-- INSTRUCTIONS FOR THE TASK --
Please translate this sentence from the memory-barrier discussion below into Spanish: "Yes, that's a very important flaw you point out with the fix."

-- SELECTED TEXT --

On Sat, Oct 18, 2008 at 01:13:16AM +0100, Hugh Dickins wrote:
> On Fri, 17 Oct 2008, Linus Torvalds wrote:
> > would be more obvious in the place where we actually fetch that "anon_vma" 
> > pointer again and actually derefernce it.
> > 
> > HOWEVER:
> > 
> >  - there are potentially multiple places that do that, and putting it in 
> >    the anon_vma_prepare() thing not only matches things with the 
> >    smp_wmb(), making that whole pairing much more obvious, but it also 
> >    means that we're guaranteed that any anon_vma user will have done the 
> >    smp_read_barrier_depends(), since they all have to do that prepare 
> >    thing anyway.
> 
> No, it's not so that any anon_vma user would have done the
> smp_read_barrier_depends() placed in anon_vma_prepare().
> 
> Anyone faulting in a page would have done it (swapoff? that
> assumes it's been done, let's not worry about it right now).
> 
> But they're doing it to make the page's ptes accessible to
> memory reclaim, and the CPU doing memory reclaim will not
> (unless by coincidence) have done that anon_vma_prepare() -
> it's just reading the links which the faulters are providing.

Yes, that's a very important flaw you point out with the fix. Good
spotting.

Actually another thing I was staying awake thinking about was the
pairwise consistency problem. "Apparently" Linux is supposed to
support arbitrary pairwise consistency.

This means.
CPU0
anon_vma.initialized = 1;
smp_wmb()
vma->anon_vma = anon_vma;

CPU1
if (vma->anon_vma)

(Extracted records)

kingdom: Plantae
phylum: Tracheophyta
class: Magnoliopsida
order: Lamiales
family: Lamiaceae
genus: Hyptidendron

...

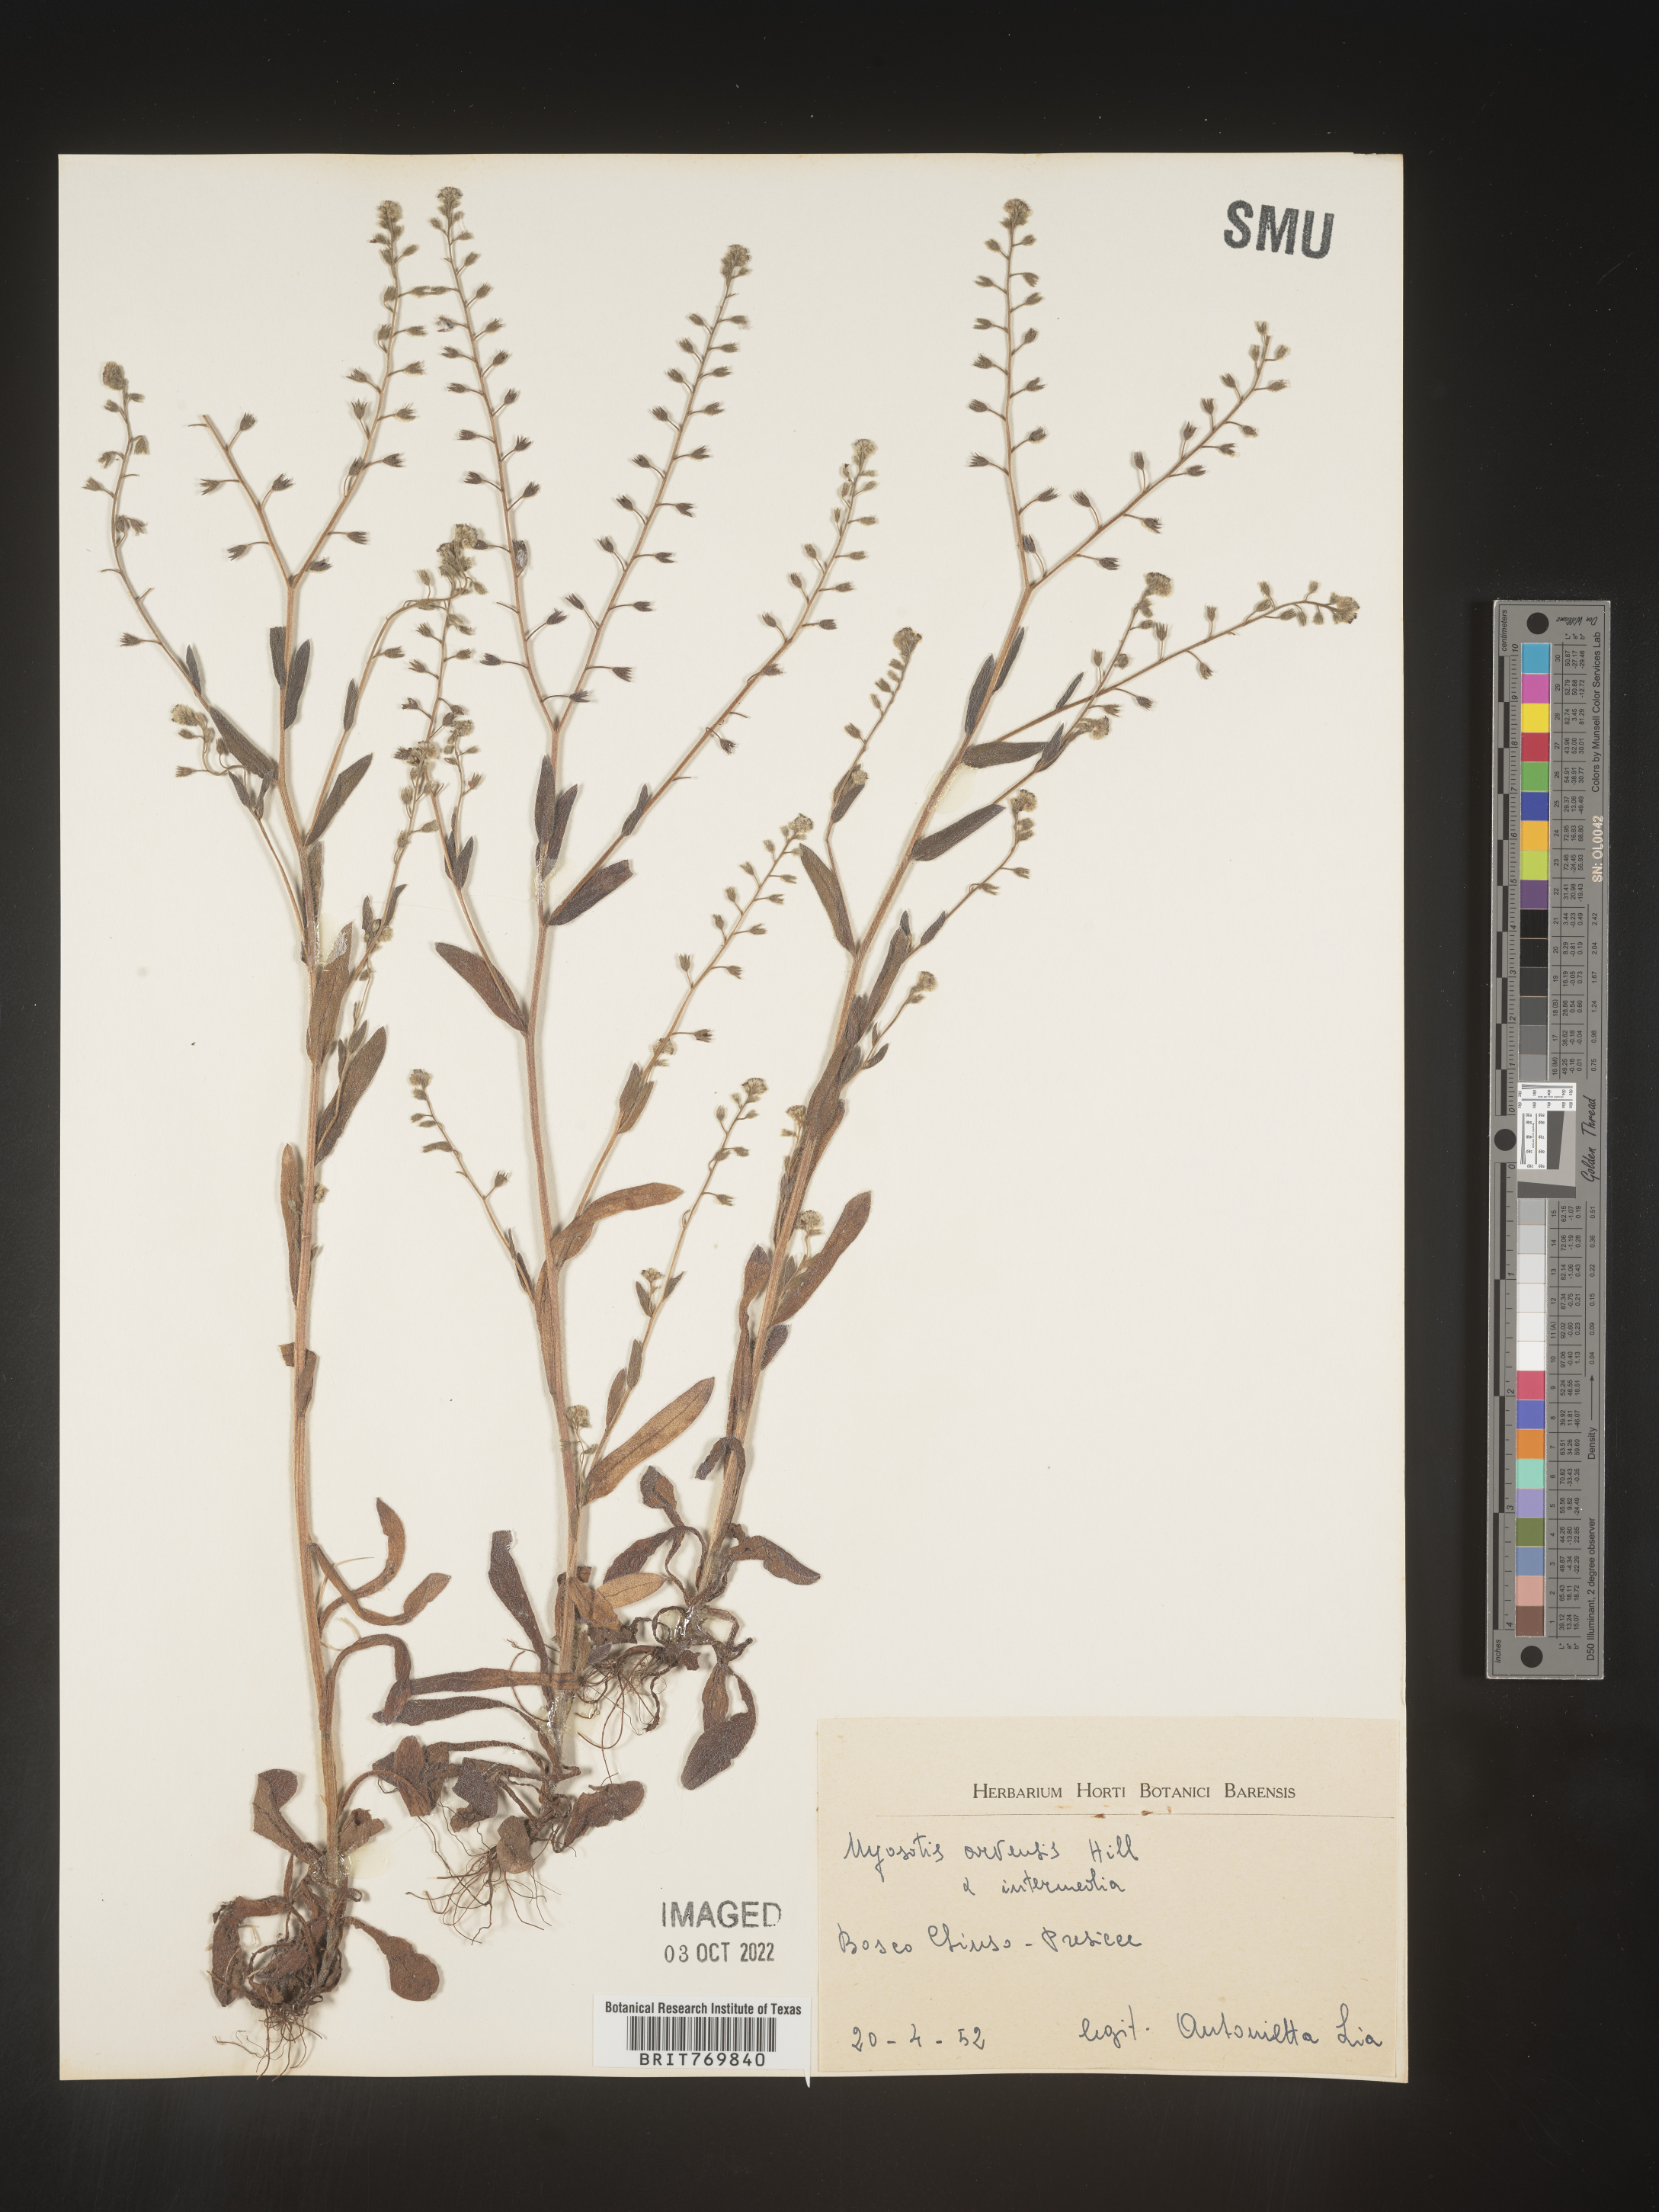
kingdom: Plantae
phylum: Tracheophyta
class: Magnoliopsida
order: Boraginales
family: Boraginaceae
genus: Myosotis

-- TASK ANSWER --
Sí, ese es un fallo muy importante que señalas en la corrección.